Na ADI, o governador pediu liminar para suspender a eficácia dos dispositivos impugnados. Para isso, enfatizou a queda nos principais índices econômicos no âmbito da Zona Franca de Manaus, reportando-se a dados produzidos pela Secretaria de Fazenda do Estado do Amazonas (Sefaz/AM), afirmando que, dada a ausência de diferenciais positivos, empresas anteriormente instaladas estão abandonando a região, que está deixando de ser atrativa para empresas nacionais e estrangeiras.
Em razão da relevância da matéria discutida na ADI, o relator do processo, ministro Marco Aurélio, decidiu submetê-la a julgamento definitivo pelo Plenário, dispensando-se o exame do pedido de liminar. O relator adotou o rito abreviado previsto no artigo 12 da Lei das ADIs (Lei 9.868/1999) e requisitou informações às autoridades requeridas, determinando que a AGU e a PGR se manifestem a respeito.
Sangria
“A renúncia fiscal é uma sangria”, explica o economista e consultor social Helder Gomes, doutor em Política Social pela Universidade Federal do Espírito Santo (Ufes). Helder explica que a raiz do problema começa com a dívida externa.

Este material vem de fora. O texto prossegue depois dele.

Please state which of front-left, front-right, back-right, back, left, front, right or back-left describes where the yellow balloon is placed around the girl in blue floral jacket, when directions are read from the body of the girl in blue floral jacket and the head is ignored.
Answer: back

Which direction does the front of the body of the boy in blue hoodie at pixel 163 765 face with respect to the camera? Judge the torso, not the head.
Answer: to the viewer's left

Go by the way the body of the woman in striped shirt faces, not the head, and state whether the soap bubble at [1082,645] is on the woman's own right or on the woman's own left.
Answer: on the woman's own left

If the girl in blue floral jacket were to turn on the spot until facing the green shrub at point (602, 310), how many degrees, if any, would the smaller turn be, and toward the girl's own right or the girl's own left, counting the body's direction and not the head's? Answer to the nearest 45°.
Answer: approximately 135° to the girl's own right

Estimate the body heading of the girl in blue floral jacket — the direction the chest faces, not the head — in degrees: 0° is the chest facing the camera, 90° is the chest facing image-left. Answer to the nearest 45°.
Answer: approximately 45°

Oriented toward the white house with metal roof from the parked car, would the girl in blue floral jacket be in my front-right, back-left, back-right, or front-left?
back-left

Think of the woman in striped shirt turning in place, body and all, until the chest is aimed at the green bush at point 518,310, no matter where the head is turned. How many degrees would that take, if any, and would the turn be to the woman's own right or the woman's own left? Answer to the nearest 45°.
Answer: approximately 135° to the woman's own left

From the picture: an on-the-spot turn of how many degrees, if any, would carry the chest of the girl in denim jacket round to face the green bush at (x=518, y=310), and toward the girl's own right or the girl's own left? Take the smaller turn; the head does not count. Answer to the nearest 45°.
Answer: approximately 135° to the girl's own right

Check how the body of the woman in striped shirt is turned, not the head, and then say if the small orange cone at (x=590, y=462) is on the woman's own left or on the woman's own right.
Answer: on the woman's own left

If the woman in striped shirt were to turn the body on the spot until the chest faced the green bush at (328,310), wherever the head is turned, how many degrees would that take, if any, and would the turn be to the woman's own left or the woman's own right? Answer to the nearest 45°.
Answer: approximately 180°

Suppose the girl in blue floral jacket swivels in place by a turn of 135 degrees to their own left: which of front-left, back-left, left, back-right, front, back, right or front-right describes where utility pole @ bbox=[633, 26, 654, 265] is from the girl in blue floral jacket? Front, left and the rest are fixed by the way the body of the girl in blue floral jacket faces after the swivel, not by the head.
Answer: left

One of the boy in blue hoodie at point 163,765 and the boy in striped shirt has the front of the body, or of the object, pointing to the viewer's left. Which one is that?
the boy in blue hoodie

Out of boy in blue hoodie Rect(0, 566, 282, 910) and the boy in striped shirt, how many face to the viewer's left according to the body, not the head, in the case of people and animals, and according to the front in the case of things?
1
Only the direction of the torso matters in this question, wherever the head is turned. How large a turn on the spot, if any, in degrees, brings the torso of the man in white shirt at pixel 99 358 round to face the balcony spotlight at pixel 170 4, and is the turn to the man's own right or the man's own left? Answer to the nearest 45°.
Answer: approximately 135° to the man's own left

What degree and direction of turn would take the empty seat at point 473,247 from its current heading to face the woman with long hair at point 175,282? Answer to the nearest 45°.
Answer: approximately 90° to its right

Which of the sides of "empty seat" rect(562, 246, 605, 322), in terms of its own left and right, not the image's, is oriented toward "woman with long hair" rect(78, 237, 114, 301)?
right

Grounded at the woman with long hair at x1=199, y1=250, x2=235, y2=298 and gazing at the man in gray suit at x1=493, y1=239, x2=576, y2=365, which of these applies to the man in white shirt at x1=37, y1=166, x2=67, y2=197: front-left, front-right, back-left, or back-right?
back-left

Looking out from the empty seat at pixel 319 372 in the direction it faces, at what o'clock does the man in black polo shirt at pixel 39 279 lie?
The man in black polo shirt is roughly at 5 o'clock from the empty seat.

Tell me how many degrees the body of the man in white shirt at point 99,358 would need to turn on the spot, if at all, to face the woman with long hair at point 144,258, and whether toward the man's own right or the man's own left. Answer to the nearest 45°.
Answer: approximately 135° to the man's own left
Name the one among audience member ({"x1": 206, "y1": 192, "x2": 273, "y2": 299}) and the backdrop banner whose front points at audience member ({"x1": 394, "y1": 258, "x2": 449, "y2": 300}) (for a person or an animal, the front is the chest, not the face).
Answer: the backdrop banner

“A contínua conversão de dívida externa em dívida interna e a acumulação das parcelas não pagas dos juros tornaram a dívida pública insustentável. A medida em que o governo federal passa a ocupar sua agenda com a administração da dívida, ele não tem como promover o desenvolvimento. Os estados passam a ter a responsabilidade disso e vão fazer por meio de uma guerra fiscal. Então, essa renúncia fiscal passa a ser um instrumento de política econômica”.
Para o consultor, outro problema é a sonegação. “O cara é flagrado sonegando, um crime, está sendo cobrado sentencialmente pela Justiça, mas faz um acordo com o governo do Estado, que converte sonegação numa linha de crédito de longo prazo, para ser paga em 60 meses. Ainda existem acordos periódicos que transformam toda a dívida em nada. Há no Brasil um problema de arrecadação. Os déficits que temos são causados pela renúncia fiscal, não são gastos”.
O consultor social não tem dúvidas: Paulo Hartung segue a cartilha de Fernando Henrique Cardoso, que pregava a política do possível e deixava bem claro que nunca haveria o suficiente para todos. “Nos bastidores, o governador diz que saúde e segurança são áreas que sempre serão problemáticas; sendo assim, não adianta fazer muita coisa. Para quem opera com resultado e eficiência, os investimentos serão direcionados para outras áreas”.